User turn — the specific task/query, per-request variable data, and (critically) anything with a timestamp, a today’s-date reference, or content that changes on every call. Putting dynamic data in the system prompt is one of the five documented ways to silently kill a cache hit rate (see Section 1); putting it in the user turn instead is simultaneously the cache-correct move and — per Claude Prompting Best Practices’s long-context guidance — the quality-correct move, since long-form data belongs near the top of a prompt, above the query, and quality on complex multi-document prompts improves roughly 30% with that positioning.
For RAG specifically ^[inferred]: retrieved documents should go in the user turn (not the system prompt), wrapped in <document>/<document_content>/<source> tags, positioned above the actual query within that turn. Two independently-sourced facts combine to this rule: retrieved content changes on every query (so it can’t live in the cacheable system prompt without breaking the cache on every single call), and long-form context performs better positioned before the query rather than after it. A RAG system that tries to cache retrieved documents by stuffing them into the system prompt will pay a full cache-write cost on every request — the exact “dynamic file uploads before the cached content” failure mode from Section 1, just relocated from “PDF” to “retrieved chunk.”
Related
- Prompt Caching for Agencies — the full cost math and failure-mode catalog Section 1 summarizes.
- Extended Thinking (API Reference) — the authoritative API reference Section 2 summarizes, including the full per-model compatibility matrix.
- Module 1 — Prompts as Reusable Artifacts — source of the structured-output enforce/leave-loose framework and the Reasoning Controls section.

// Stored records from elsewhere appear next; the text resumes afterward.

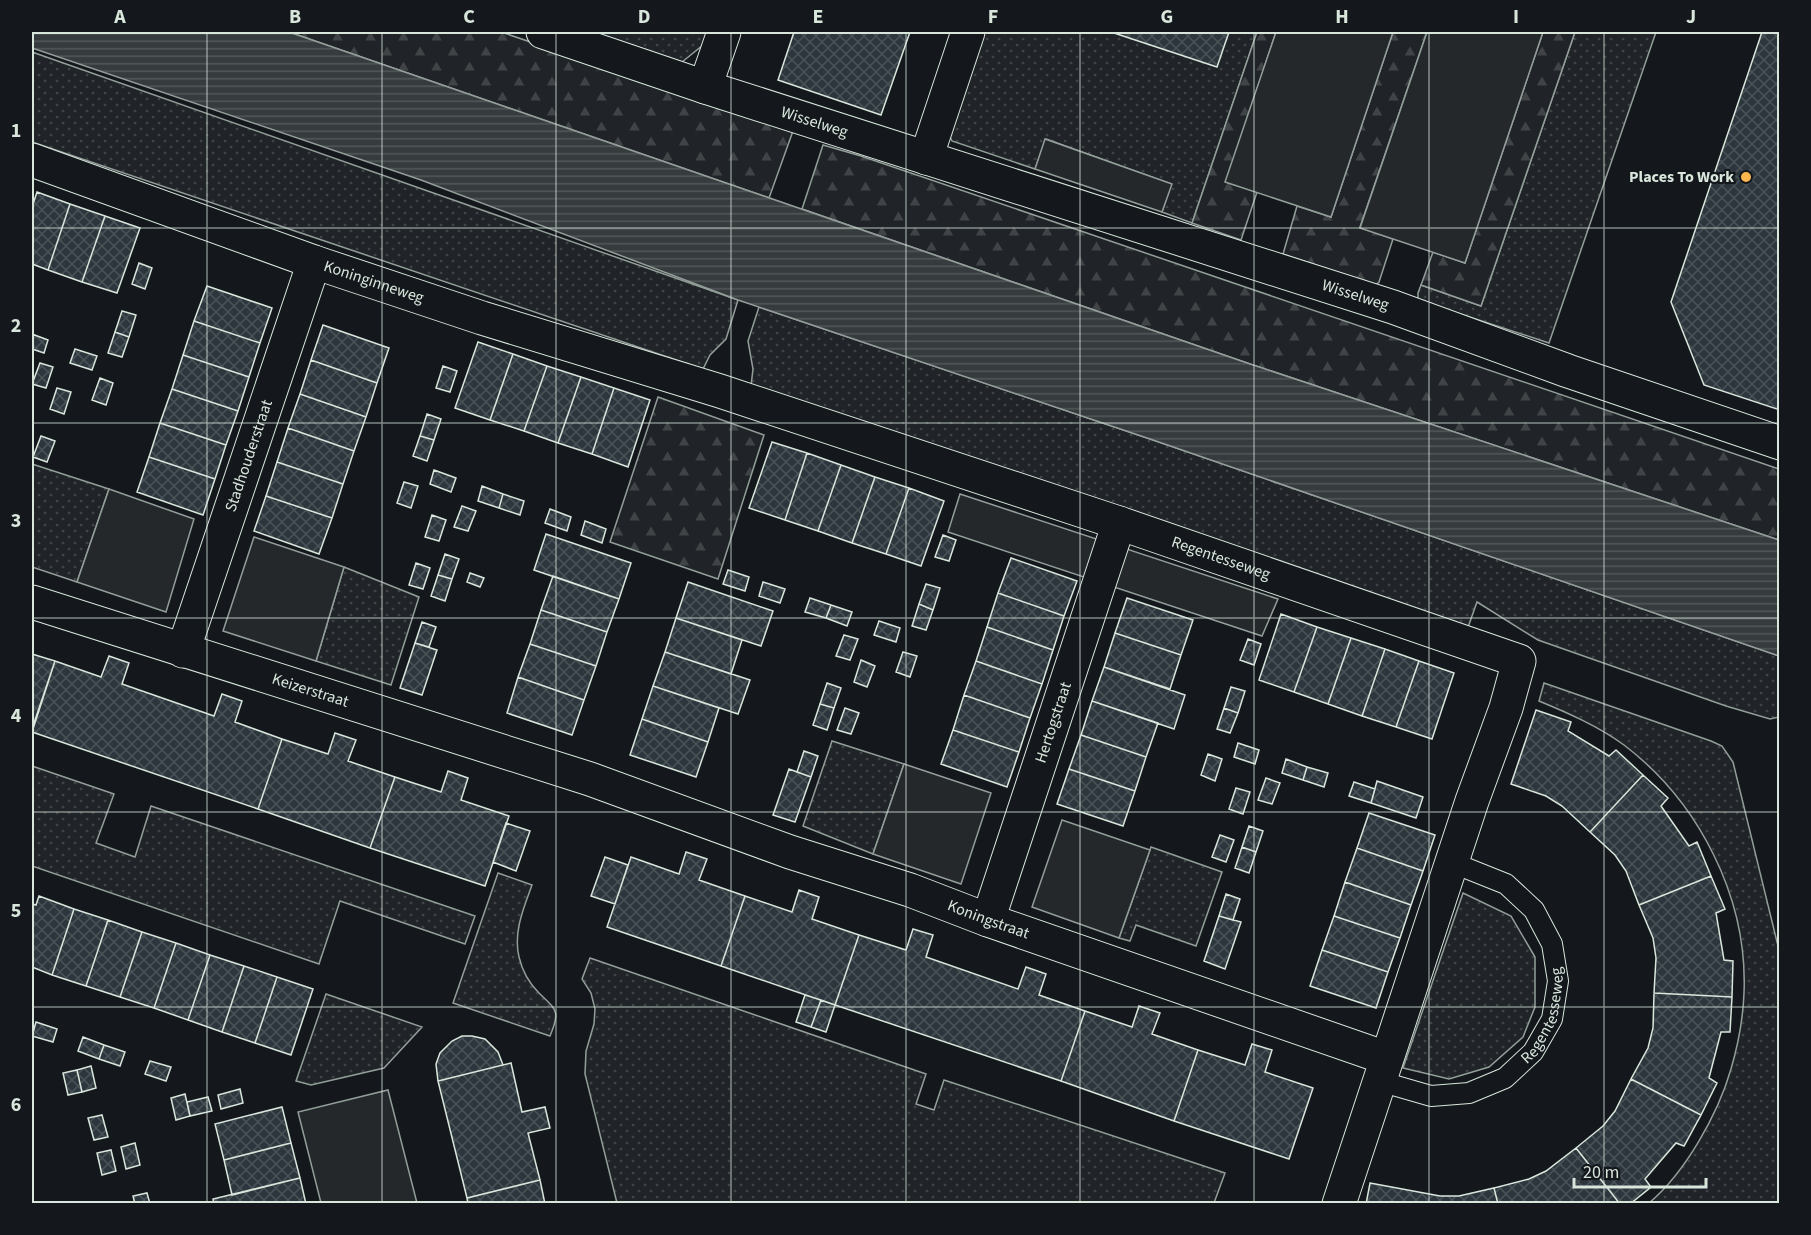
<svg xmlns="http://www.w3.org/2000/svg" width="1811" height="1235" font-family="'Source Sans 3',sans-serif">
  <style>
    .green { fill: url(#green-dots); stroke: #939e99; stroke-width: 1.5 }
    .forest { fill: url(#forest-firs); stroke: #939e99; stroke-width: 1.5 }
    .parking { fill: #24282b; stroke: #939e99; stroke-width: 1.5 }
    .water { fill: url(#water-rules); stroke: #939e99; stroke-width: 1.5 }
    .building { fill: url(#building-cross-hatch); stroke: #d8e6dc; stroke-width: 1.5 }
    .lines { fill: none; stroke-linecap: round; stroke-linejoin: round }
    .service-casing { stroke: #d8e6dc; stroke-width: 22 }
    .minor-casing { stroke: #d8e6dc; stroke-width: 35 }
    .service { stroke: #14181c; stroke-width: 20 }
    .minor { stroke: #14181c; stroke-width: 33 }
    .grid { fill: none; stroke: #d8e6dc; stroke-width: 1.5; stroke-opacity: 0.55 }
    .poi-dot { fill: #ffb74d; stroke: #14181c; stroke-width: 2 }
    .labels { text-anchor: middle; dominant-baseline: central; stroke-width: 4.5; stroke-linejoin: round; paint-order: stroke }
    .street-label { font-size: 16px; fill: #d8e6dc; stroke: #14181c }
    .poi-label { font-size: 16px; font-weight: bold; fill: #d8e6dc; stroke: #14181c; text-anchor: end }
    .neatline { fill: none; stroke: #d8e6dc; stroke-width: 2 }
    .grid-label { font-size: 20px; text-anchor: middle; font-weight: bold; fill: #d8e6dc }
  </style>
  <defs>
    <pattern id="green-dots" width="8" height="8" patternUnits="userSpaceOnUse" patternTransform="scale(1.5)"><rect width="8" height="8" fill="#202428"/><path d="M2 2h.1M6 6h.1" fill="none" stroke="#404447" stroke-width="1.8" stroke-linecap="round"/></pattern>
    <pattern id="forest-firs" width="22" height="20" patternUnits="userSpaceOnUse" patternTransform="scale(1.5)"><rect width="22" height="20" fill="#202428"/><path d="M5 1l3.5 6h-7zM16 11l3.5 6h-7z" fill="#404447"/></pattern>
    <pattern id="water-rules" width="6" height="5" patternUnits="userSpaceOnUse" patternTransform="scale(1.5)"><rect width="6" height="5" fill="#363b3e"/><path d="M0 2.5h6" fill="none" stroke="#525759"/></pattern>
    <pattern id="building-cross-hatch" width="8" height="8" patternUnits="userSpaceOnUse" patternTransform="scale(1.5)"><rect width="8" height="8" fill="#2c363c"/><path d="M0 0l8 8M0 8l8-8" fill="none" stroke="#4a5358"/></pattern>
  </defs>
  <rect width="100%" height="100%" fill="#14181c"/>
  <path class="green" d="M592,32h119l-3,9 -26,21z
    M981,32h276l-65,191 -30,-11 9,-28 -125,-45 -11,30 -83,-28 -4,-8z
    M1575,32h81l-107,311 -131,-43v-7l3,-8 60,21z
    M32,52l706,248 -12,39 -16,16 -7,14 -671,-227z
    M759,307l394,133 626,216v61l-9,2 -44,-13 -188,-66 -61,-38 -10,28 -716,-244 2,-17 -5,-28z
    M32,464l77,25 -32,93 -45,-15z
    M344,567l75,30 -28,88 -75,-24z
    M1544,683l167,58 11,5 11,16 46,188v253h-130c36,-30 69,-89 82,-134 7,-24 12,-50 13,-76 4,-95 -45,-191 -120,-248 -26,-19 -56,-32 -85,-44z
    M832,741l72,23 -31,90 -70,-28z
    M32,766l82,28 -18,49 39,14 16,-51 324,110 -10,28 -125,-43 -21,63 -287,-98z
    M1151,847l71,25 -26,74 -60,-21 -6,16 -11,-3z
    M498,873l34,12c-8,22 -19,47 -13,72 3,13 10,26 20,36 17,17 22,17 11,43l-97,-33z
    M1463,893l48,23 24,41v50l-12,30 -34,30 -40,12 -46,-11z
    M590,958l336,116 -10,30 18,6 10,-30 281,93 -11,30h-597l-32,-129 1,-23 8,-27 1,-15 -4,-16 -9,-14z
    M326,994l96,33 -38,41 -73,17 -15,-4z"/>
  <path class="forest" d="M289,32h212l292,99 -24,67z
    M1257,32h19l-50,150 31,10 -16,48 -49,-17z
    M1393,32h34l-67,195 33,12 -14,43 -3,3 -93,-31 14,-48 34,11z
    M1543,32h32l-94,274 -60,-21 12,-33 32,11z
    M823,145l38,11 918,313v71l-529,-176 -448,-155z
    M658,397l106,38 -46,144 -108,-37z"/>
  <path class="parking" d="M1276,32h117l-62,185 -106,-35z
    M1427,32h116l-78,231 -105,-35z
    M1045,139l127,45 -10,28 -127,-43z
    M109,489l85,30 -28,93 -89,-30z
    M960,494l318,105 -16,37 -314,-104z
    M254,537l90,30 -28,94 -93,-30z
    M904,764l87,29 -30,91 -88,-30z
    M1062,820l88,30 -31,88 -87,-31z
    M388,1090l29,113h-96l-23,-91z"/>
  <path class="water" d="M32,32h257l961,332 529,176v116l-626,-216 -415,-140 -317,-120 -389,-132z"/>
  <path class="building" d="M794,32h116l-29,83 -103,-35z
    M1111,32h118l-12,35z
    M1762,32h18v378l-76,-25 -33,-83z
    M37,192l33,12 -22,66 -16,-6v-57z
    M70,204l35,12 -23,66 -34,-12z
    M105,216l35,12 -23,65 -35,-11z
    M139,263l13,5 -7,21 -13,-5z
    M207,286l65,22 -12,35 -66,-22z
    M122,311l14,4 -7,22 -14,-5z
    M194,321l66,22 -11,34 -66,-22z
    M323,325l66,23 -12,35 -66,-23z
    M115,332l14,5 -7,20 -14,-4z
    M32,334l16,6 -4,13 -12,-4z
    M478,342l35,12 -23,66 -35,-12z
    M75,349l22,7 -5,14 -22,-7z
    M513,354l34,12 -23,65 -34,-11z
    M183,355l66,22 -11,34 -66,-22z
    M311,360l66,23 -11,34 -66,-23z
    M40,363l13,4 -7,21 -14,-4z
    M443,366l14,5 -7,21 -14,-4z
    M547,366l34,11 -23,66 -34,-12z
    M581,377l33,11 -22,66 -34,-11z
    M100,378l13,5 -7,22 -14,-5z
    M57,388l14,4 -7,22 -14,-5z
    M614,388l36,12 -22,67 -36,-13z
    M172,389l66,22 -12,34 -66,-22z
    M300,394l66,23 -12,34 -66,-23z
    M427,414l14,5 -7,21 -14,-4z
    M160,423l66,22 -11,34 -66,-22z
    M288,428l66,23 -11,33 -66,-22z
    M41,436l14,5 -8,21 -14,-5z
    M420,436l14,4 -7,21 -14,-5z
    M772,442l35,11 -22,67 -36,-12z
    M807,453l34,12 -23,66 -33,-11z
    M149,457l66,22 -12,36 -66,-23z
    M277,462l66,22 -11,34 -66,-22z
    M841,465l34,12 -23,66 -34,-12z
    M434,470l22,8 -5,14 -21,-8z
    M875,477l34,11 -23,66 -34,-11z
    M404,482l14,4 -7,22 -14,-5z
    M482,486l21,8 -4,14 -21,-7z
    M909,488l35,13 -23,65 -35,-12z
    M503,494l21,7 -4,14 -21,-7z
    M266,496l66,22 -13,36 -65,-23z
    M462,506l14,5 -8,20 -14,-4z
    M550,509l21,8 -4,14 -22,-8z
    M432,515l14,5 -7,21 -14,-4z
    M585,521l21,8 -4,14 -21,-8z
    M546,534l85,29 -12,36 -85,-29z
    M943,535l13,5 -7,21 -14,-4z
    M445,554l14,5 -7,20 -14,-4z
    M1011,558l66,23 -13,35 -66,-23z
    M416,563l14,5 -7,21 -14,-4z
    M728,570l21,7 -4,14 -22,-7z
    M470,573l14,5 -4,9 -13,-5z
    M438,575l14,4 -7,22 -14,-5z
    M553,576l66,23 -12,33 -66,-22z
    M688,582l85,29 -12,35 -85,-28z
    M763,582l22,7 -5,14 -21,-7z
    M926,584l14,4 -7,22 -14,-6z
    M998,593l66,23 -11,34 -66,-23z
    M810,598l21,7 -5,13 -21,-6z
    M1127,598l66,22 -12,35 -66,-22z
    M919,604l14,6 -7,20 -14,-4z
    M831,605l21,7 -5,14 -21,-8z
    M541,610l66,22 -11,34 -66,-22z
    M1281,614l36,13 -23,65 -35,-12z
    M676,618l66,22 -11,34 -66,-22z
    M879,621l21,7 -4,14 -22,-7z
    M422,622l14,5 -7,20 -14,-4z
    M987,627l66,23 -11,34 -66,-23z
    M1317,627l34,11 -23,66 -34,-12z
    M1115,633l66,22 -11,34 -66,-22z
    M844,635l14,4 -8,21 -14,-4z
    M1351,638l34,11 -23,67 -34,-12z
    M1248,639l13,5 -7,21 -14,-5z
    M415,643l22,7 -15,45 -22,-7z
    M530,644l66,22 -12,34 -66,-23z
    M1385,649l34,12 -23,66 -34,-11z
    M665,652l85,28 -12,34 -85,-28z
    M903,652l14,4 -7,21 -14,-5z
    M32,654l23,7 -23,68z
    M109,656l20,7 -7,21 92,32 8,-22 20,7 -7,21 47,17 -24,70 -226,-77 23,-71 46,16z
    M861,660l14,6 -8,21 -13,-5z
    M976,661l66,23 -12,34 -66,-23z
    M1419,661l35,12 -22,66 -36,-12z
    M1104,667l81,28 -11,34 -82,-28z
    M518,677l66,23 -12,35 -65,-22z
    M827,683l14,5 -7,20 -14,-4z
    M653,686l66,22 -11,34 -66,-23z
    M1231,687l14,4 -7,22 -14,-5z
    M964,695l66,23 -11,34 -66,-22z
    M1092,701l66,22 -12,34 -65,-22z
    M820,704l14,4 -7,22 -14,-5z
    M845,708l14,5 -8,21 -14,-4z
    M1224,708l14,5 -8,20 -13,-4z
    M1536,710l35,12 -3,9 41,25 7,-6 27,25 -53,57 -28,-26 -16,-10 -35,-12z
    M642,719l66,23 -12,35 -66,-22z
    M953,730l66,22 -12,35 -66,-23z
    M335,733l21,7 -8,21 47,16 -25,71 -112,-39 24,-70 46,15z
    M1081,735l65,22 -11,34 -66,-22z
    M1238,743l21,7 -4,14 -21,-7z
    M804,751l14,5 -7,21 -14,-5z
    M1208,754l14,5 -7,22 -14,-6z
    M1286,759l21,8 -4,13 -21,-7z
    M1307,767l21,6 -4,14 -21,-7z
    M789,769l22,8 -16,45 -22,-7z
    M1069,769l66,22 -12,35 -66,-22z
    M448,771l20,7 -7,22 48,16 -24,70 -115,-38 25,-71 46,15z
    M1643,775l25,23 -7,8 28,40 8,-4 14,34 -72,29 -13,-34 -11,-16 -25,-23z
    M1266,778l14,5 -8,21 -14,-4z
    M1377,781l46,16 -7,21 -45,-15z
    M1354,782l21,7 -4,14 -22,-7z
    M1236,788l14,4 -7,22 -14,-5z
    M1369,813l66,22 -12,36 -66,-23z
    M506,823l24,8 -14,40 -23,-9z
    M1249,826l14,5 -7,21 -14,-5z
    M1220,835l14,5 -8,22 -14,-5z
    M1242,847l14,5 -7,21 -14,-5z
    M1357,848l66,23 -12,34 -66,-23z
    M686,852l21,7 -8,21 46,16 -24,70 -114,-39 24,-70 48,17z
    M605,857l23,8 -13,39 -24,-8z
    M1711,876l14,33 -9,4 8,47 9,1 -1,36 -78,-4 2,-35 -3,-20 -14,-33z
    M1345,882l66,23 -11,33 -66,-22z
    M799,890l20,7 -7,22 47,16 -24,70 -114,-39 24,-70 47,16z
    M1226,894l14,5 -7,21 -14,-4z
    M39,896l35,13 -22,66 -20,-8v-63l4,1z
    M74,909l34,11 -22,66 -34,-11z
    M1219,916l22,6 -16,47 -21,-8z
    M1334,916l66,22 -12,34 -66,-22z
    M108,920l34,12 -22,65 -34,-11z
    M913,929l20,6 -7,22 92,32 8,-22 20,7 -7,21 46,16 -24,70 -226,-76 24,-70 47,15z
    M142,932l34,11 -22,65 -34,-11z
    M176,943l34,12 -22,65 -34,-12z
    M1322,950l66,22 -12,36 -66,-22z
    M210,955l34,11 -22,66 -34,-12z
    M244,966l33,11 -22,66 -33,-11z
    M277,977l36,12 -22,66 -36,-12z
    M1654,993l78,4 -2,35h-9l-12,46 8,5 -16,32 -70,-36 17,-31 5,-20z
    M805,995l16,5 -10,27 -15,-5z
    M821,1000l14,5 -9,27 -15,-5z
    M1139,1006l21,7 -8,21 46,16 -24,71 -113,-40 24,-70 47,16z
    M36,1022l21,7 -4,13 -21,-6z
    M462,1036h10l13,3 13,13 5,13 -65,16 -2,-17 4,-11 12,-12z
    M83,1037l21,8 -5,14 -21,-8z
    M1252,1044l20,6 -7,22 48,16 -24,71 -115,-38 24,-71 47,15z
    M104,1045l21,7 -5,14 -21,-7z
    M150,1061l21,6 -5,14 -21,-7z
    M511,1063l11,49 23,-5 5,21 -22,5 12,47 -73,18 -29,-117z
    M91,1066l5,22 -14,4 -5,-22z
    M77,1070l5,22 -14,3 -5,-22z
    M1631,1079l70,36 -17,31 -8,-3 -31,36 6,8 -21,17h-10l-44,-56 27,-22 12,-15z
    M240,1089l3,14 -22,6 -3,-14z
    M185,1094l5,22 -14,4 -5,-22z
    M208,1097l4,14 -22,5 -3,-14z
    M282,1107l9,36 -67,17 -9,-36z
    M102,1115l6,22 -14,3 -6,-22z
    M135,1143l5,22 -14,4 -5,-22z
    M291,1143l9,35 -68,17 -8,-35z
    M1576,1148l44,56h-122l-4,-16 35,-9 17,-8z
    M111,1150l5,21 -14,4 -5,-22z
    M300,1178l6,26h-92l-1,-5z
    M540,1180l5,24h-77l-1,-6z
    M1370,1183l70,13h19l35,-8 4,16h-132z
    M147,1193l3,11h-15l-2,-8z"/>
  <g class="lines">
    <g class="service-casing">
      <g id="service">
        <path id="s1" d="M1379,1081l52,15 38,-3 36,-15 28,-26 19,-33 6,-38 -6,-37 -18,-34 -28,-26 -55,-22"/>
      </g>
    </g>
    <g class="minor-casing">
      <g id="minor">
        <path id="s2" d="M543,32l162,55 688,220 175,64 212,72"/>
        <path d="M705,87l19,-55"/>
        <path d="M926,158l42,-126"/>
        <path id="s3" d="M32,160l282,102 168,56 238,73 399,132 400,138 -13,47 -34,93 -133,403"/>
        <path id="s4" d="M32,602l558,177 200,73 120,38 78,30 398,138"/>
        <path id="s5" d="M183,651l131,-389"/>
        <path id="s6" d="M988,920l131,-397"/>
      </g>
    </g>
    <use href="#service" class="service"/>
    <use href="#minor" class="minor"/>
  </g>
  <path class="grid" d="M207,32v1172M382,32v1172M556,32v1172M731,32v1172M906,32v1172M1080,32v1172M1254,32v1172M1429,32v1172M1604,32v1172M32,228h1748M32,423h1748M32,618h1748M32,812h1748M32,1007h1748"/>
  <circle class="poi-dot" cx="1746" cy="177" r="6"/>
  <g class="labels">
    <g class="street-label">
      <text stroke="none"><textPath href="#s2" startOffset="286">Wisselweg</textPath></text>
      <text stroke="none"><textPath href="#s3" startOffset="363">Koninginneweg</textPath></text>
      <text stroke="none"><textPath href="#s2" startOffset="854">Wisselweg</textPath></text>
      <text stroke="none"><textPath href="#s5" startOffset="206">Stadhouderstraat</textPath></text>
      <text stroke="none"><textPath href="#s3" startOffset="1254">Regentesseweg</textPath></text>
      <text stroke="none"><textPath href="#s4" startOffset="292">Keizerstraat</textPath></text>
      <text stroke="none"><textPath href="#s6" startOffset="208">Hertogstraat</textPath></text>
      <text stroke="none"><textPath href="#s4" startOffset="1008">Koningstraat</textPath></text>
      <text stroke="none"><textPath href="#s1" startOffset="208">Regentesseweg</textPath></text>
    </g>
    <g class="poi-label">
      <text x="1734" y="177">Places To Work</text>
    </g>
  </g>
  <rect width="1811" height="1235" fill="none" stroke="#14181c" stroke-width="66"/>
  <path d="M1574 1178v9h132v-9" fill="none" stroke="#d8e6dc" stroke-width="3"/>
  <text x="1583" y="1178" font-size="18" fill="#d8e6dc" stroke="#14181c" stroke-width="4.5" paint-order="stroke">20 m</text>
  <rect x="33" y="33" width="1745" height="1169" class="neatline"/>
  <g class="grid-label">
    <text x="120" y="23">A</text>
    <text x="295" y="23">B</text>
    <text x="469" y="23">C</text>
    <text x="644" y="23">D</text>
    <text x="818" y="23">E</text>
    <text x="993" y="23">F</text>
    <text x="1167" y="23">G</text>
    <text x="1342" y="23">H</text>
    <text x="1516" y="23">I</text>
    <text x="1691" y="23">J</text>
    <text x="16" y="137">1</text>
    <text x="16" y="332">2</text>
    <text x="16" y="527">3</text>
    <text x="16" y="722">4</text>
    <text x="16" y="917">5</text>
    <text x="16" y="1111">6</text>
  </g>
</svg>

- CCA-F Technical Reference — source of the syntax-vs-semantic-error distinction in Section 3.
- Claude Prompting Best Practices — the general reference; source of the long-context positioning guidance underlying Section 4.
- Prompt Engineering Essentials — the self-correction pattern that catches what schema enforcement alone misses.
- Prompt Engineering — topic index.
Try It
- Audit one production prompt against the five cache-breaking patterns in Section 1. Timestamps, dynamic content before the cache breakpoint, reordered tools, prefix micro-edits, and below-minimum prefix length are all silent — check
cache_read_input_tokenson a repeated call to confirm you’re actually hitting. - Pick one prompt currently forcing extended thinking and one currently on default/adaptive; swap them. If the forced-thinking prompt is creative work, try adaptive and measure whether quality actually drops (often it doesn’t, and latency improves). If the adaptive prompt is a teardown/audit, try forcing deliberation and compare output depth.
- For your next RAG integration, confirm retrieved documents are landing in the user turn, above the query, and not in the system prompt — this is the single most common RAG performance-and-cost mistake per the combined caching and long-context guidance above.
Open Questions
- No published numbers exist for the token-cost delta of adding the standard verbosity-reducing snippet, or for extended-thinking task-category quality deltas specifically — the guidance in Section 2 is a synthesis of onboarding-course framing plus the API reference, not a benchmarked A/B result. Worth a dedicated hands-on benchmark if this becomes a recurring optimization target.